++++ RECORDED DATA

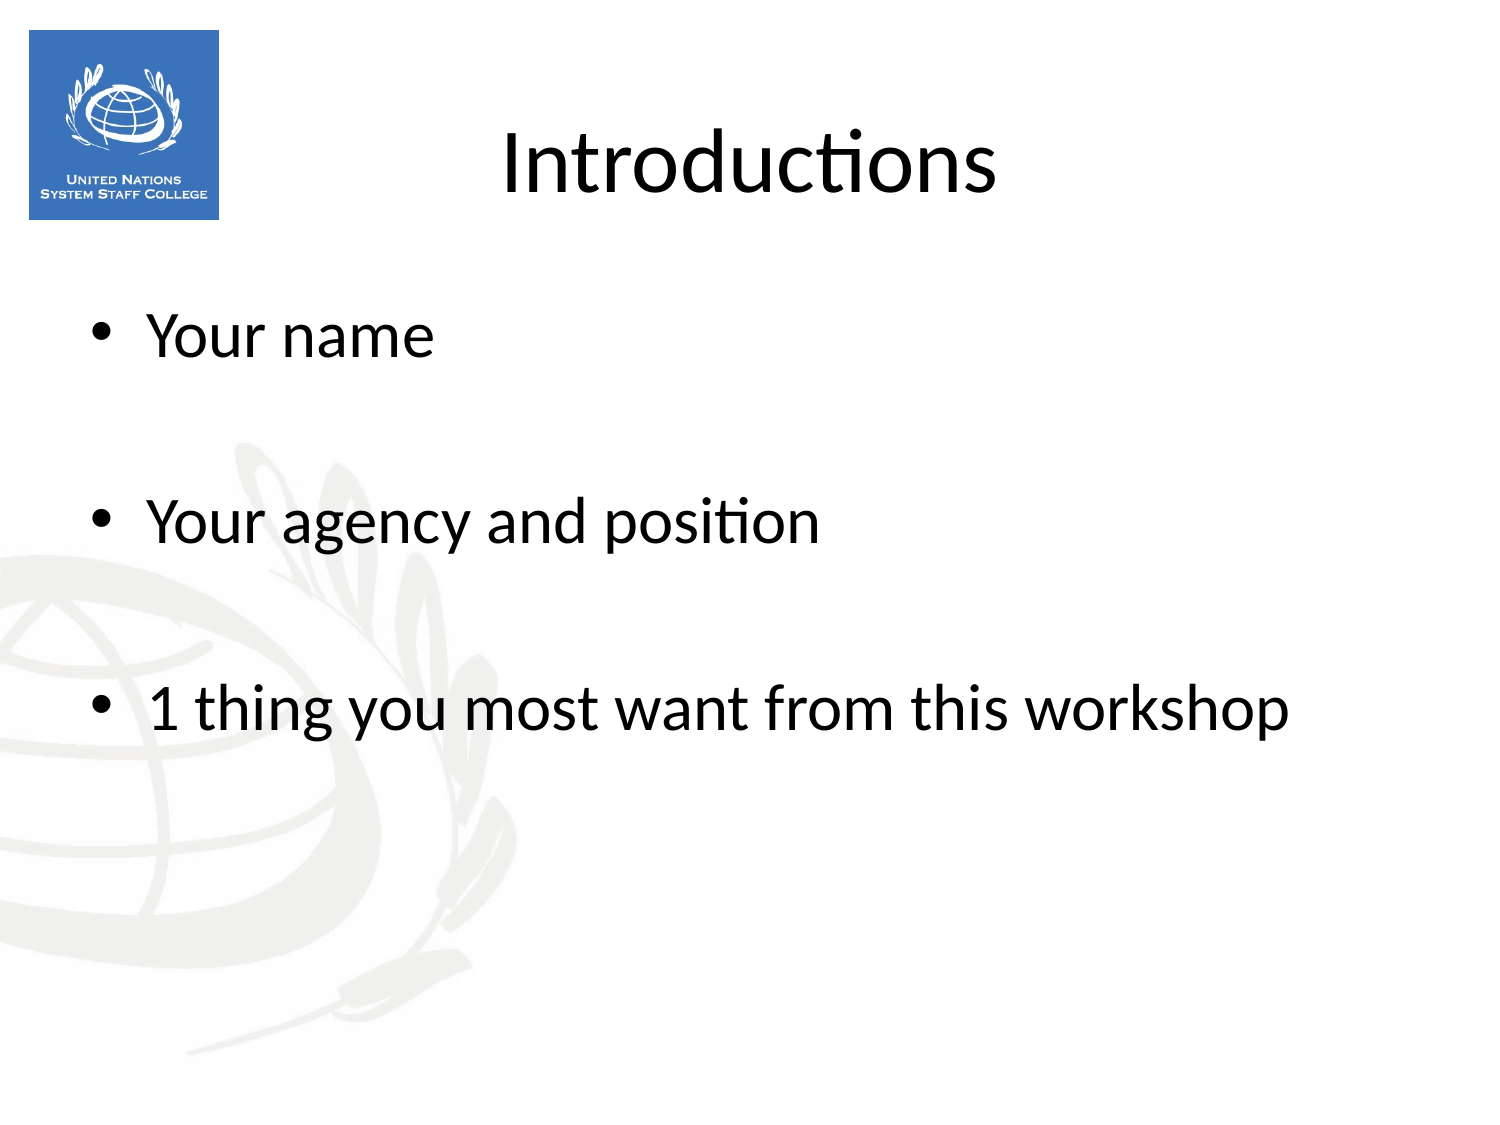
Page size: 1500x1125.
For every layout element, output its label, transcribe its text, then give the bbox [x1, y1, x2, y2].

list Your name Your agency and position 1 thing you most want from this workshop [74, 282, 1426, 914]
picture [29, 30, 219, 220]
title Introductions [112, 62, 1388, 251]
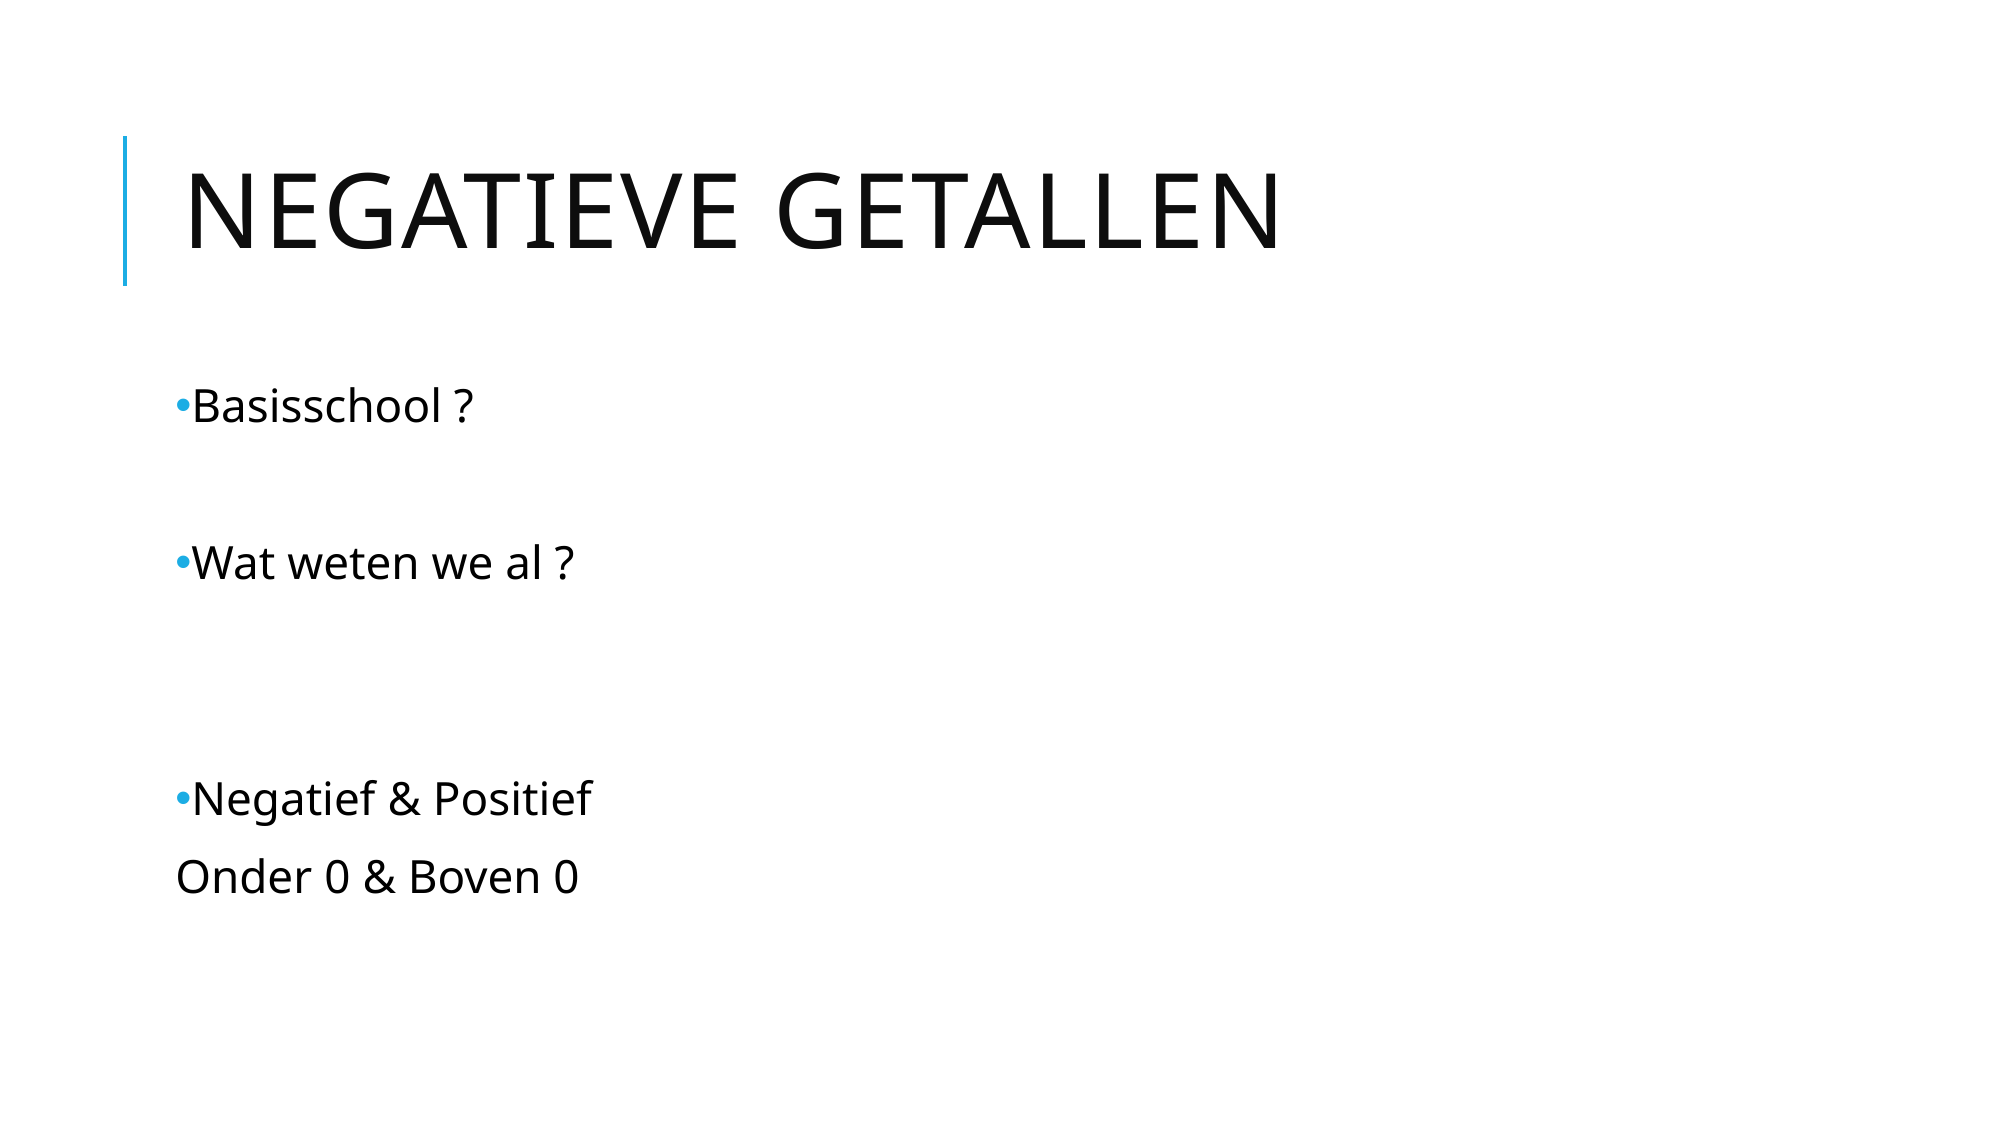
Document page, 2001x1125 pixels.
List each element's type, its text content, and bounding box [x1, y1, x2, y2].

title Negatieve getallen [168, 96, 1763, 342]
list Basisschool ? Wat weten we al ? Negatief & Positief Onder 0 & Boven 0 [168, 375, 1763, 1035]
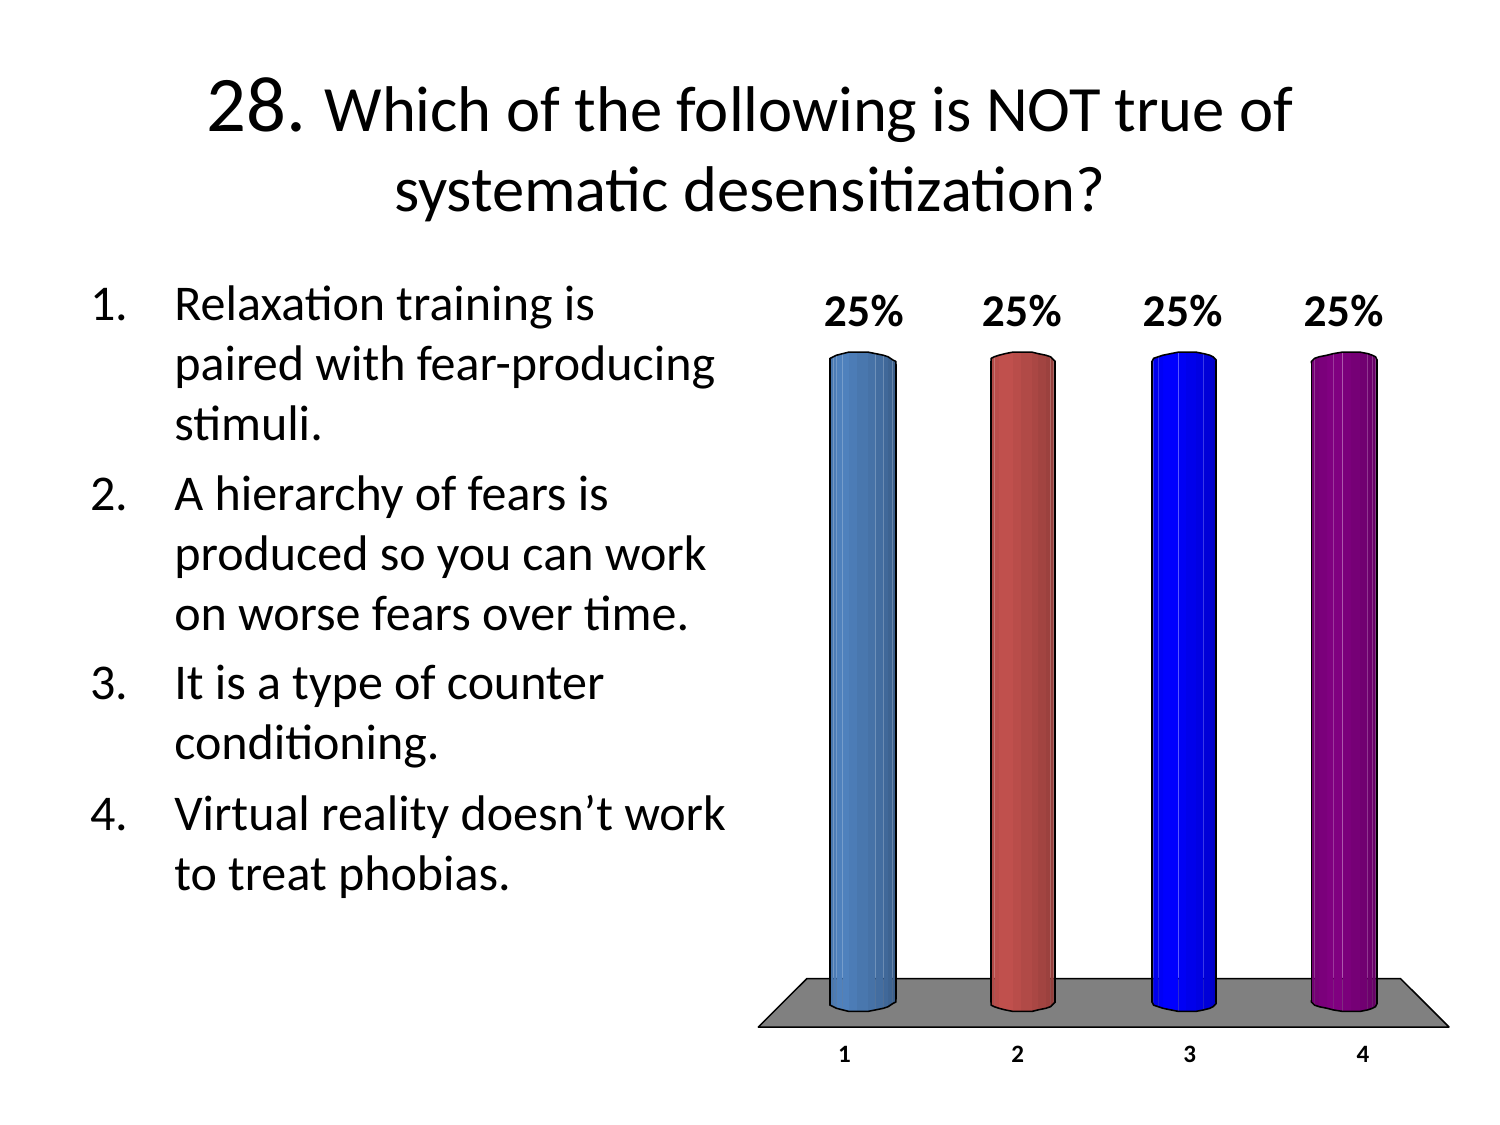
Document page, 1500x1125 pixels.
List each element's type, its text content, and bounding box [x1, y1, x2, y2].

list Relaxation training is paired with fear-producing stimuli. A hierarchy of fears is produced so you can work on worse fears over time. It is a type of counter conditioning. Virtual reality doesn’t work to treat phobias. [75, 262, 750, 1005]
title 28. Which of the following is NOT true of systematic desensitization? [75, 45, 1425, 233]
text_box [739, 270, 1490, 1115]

++++++++

ACTION ITEM: If the material above contains pictures, exclude them from an otherwise exact transcription.

SOLUTION TO THIS EXERCISE:
Page size: 1500x1125.
For every layout element, output its label, transcribe its text, then give the bbox [x1, y1, x2, y2].

list Your name Your agency and position 1 thing you most want from this workshop [74, 282, 1426, 914]
picture [29, 30, 219, 220]
title Introductions [112, 62, 1388, 251]
Document page, 2001x1125 pixels.
List each element's type, its text content, and bounding box [x1, y1, x2, y2].

title Negatieve getallen [168, 96, 1763, 342]
list Basisschool ? Wat weten we al ? Negatief & Positief Onder 0 & Boven 0 [168, 375, 1763, 1035]
Document page, 1500x1125 pixels.
List each element's type, its text content, and bounding box [x1, y1, x2, y2].

list Relaxation training is paired with fear-producing stimuli. A hierarchy of fears is produced so you can work on worse fears over time. It is a type of counter conditioning. Virtual reality doesn’t work to treat phobias. [75, 262, 750, 1005]
title 28. Which of the following is NOT true of systematic desensitization? [75, 45, 1425, 233]
text_box [739, 270, 1490, 1115]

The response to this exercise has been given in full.